Time to make mental healthcare more accessible

I do not think the Ministry of Health (MoH) is moving fast enough to address mental health in Rwanda. I have read through the mental health policy and the statistics included therein are appalling when compared with what is actually on the ground.
Ndera Neuropsychiatric Hospital, Rwanda’s only specialised facility for mental health, in the outskirts of Kigali. (Net photo)
Ndera Neuropsychiatric Hospital, Rwanda’s only specialised facility for mental health, in the outskirts of Kigali. (Net photo)

Editor,

RE: “Mental health day to focus on first aid” (The New Times, October 10).

 

I do not think the Ministry of Health (MoH) is moving fast enough to address mental health in Rwanda. I have read through the mental health policy and the statistics included therein are appalling when compared with what is actually on the ground.

 

The statistics are 99% of survivors witnessed violence, 31% of women suffered rape, 57% witnessed killings by a machete, and 99% believed surviving the Genocide against the Tutsi was a miracle. This is a massive burden of post-traumatic stress disorder which needs treatment.

 

Obviously, there is a need for holistic approach to mental health, but if the same urgency was put to it as is the case with malaria, HIV and maternal deaths, we would see more concrete results.

The gaps speak for themselves:

1. Mental health facilities: There is only one national referral facility— Ndera Hospital—for mental patients. There is a need to strengthen this Catholic Church-supported hospital. The Government’s referral hospital, CHUK, needs a centre for mental health to support Ndera.

2. Mental health professionals: Rwanda has only 6 or so qualified psychiatrists who used to be based in Ndera Hospital but have now been taken to district hospitals.

The Ministry of Health needs to work with the Ministry of Education and College of Medicine and Health Sciences (former KHI) to avail more scholarships for specialists training abroad in the country.

University of Rwanda has fortunately produced psychologists but, as a matter of priority, MoH should ensure more training available to them while being deployed to hospitals. Meanwhile, MoH should scale up Partners in Health’s very good initiative in mental health in Rwanda. PIH has attempted to address the glaring gap by focusing on training psychiatrist nurses to carry out community outreach programmes and based in district hospitals.

MoH would scale up such initiatives to local health centres by ensuring a psychiatric nurse who can provide basic support as Rwanda builds up its mental health infrastructure.
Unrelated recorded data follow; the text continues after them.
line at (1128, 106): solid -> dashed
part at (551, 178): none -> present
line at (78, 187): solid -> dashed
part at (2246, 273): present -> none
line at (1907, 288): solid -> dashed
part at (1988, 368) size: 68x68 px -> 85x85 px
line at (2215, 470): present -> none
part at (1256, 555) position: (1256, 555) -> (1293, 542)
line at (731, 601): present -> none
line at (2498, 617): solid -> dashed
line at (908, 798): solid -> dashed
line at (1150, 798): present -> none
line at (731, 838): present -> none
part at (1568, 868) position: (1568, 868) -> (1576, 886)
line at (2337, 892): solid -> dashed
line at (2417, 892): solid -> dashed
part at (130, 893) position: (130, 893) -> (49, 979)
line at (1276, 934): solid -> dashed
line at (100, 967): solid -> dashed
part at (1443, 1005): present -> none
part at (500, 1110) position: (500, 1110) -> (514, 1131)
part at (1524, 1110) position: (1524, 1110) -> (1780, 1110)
King Faisal Hospital and Rwanda Military Hospital have no psychiatric doctors for consultation and MoH should work with the hospitals to address this issue. With trainings, comes the issue of adequate remuneration for such professionals to prevent the brain drain to Western countries and/or private sector.

3. End mental health stigma: Just as MoH has extensive campaigns on malaria and maternal deaths, the same approach is needed for ending the stigma around mental health. I would suggest using Umuganda as a very good tool for sensitising population on this issue.

4. Budget support: The above-mentioned interventions require budget support and it’s important that the Ministry of Finance to recognises the need to avail sufficient funds for the above.

5. Mental health medications: Currently, HIV medicines are given free or at a subsidised cost to patients. The same approach is highly required to ensure mental health patients have adequate treatment.

Mental health conditions are easily a time bomb in that, unlike other more obvious diseases, the illness can lurk in families and generations causing untold damages down the road to future generations. We all need to take this issue with utmost seriousness, especially as a country with a deep traumatic past.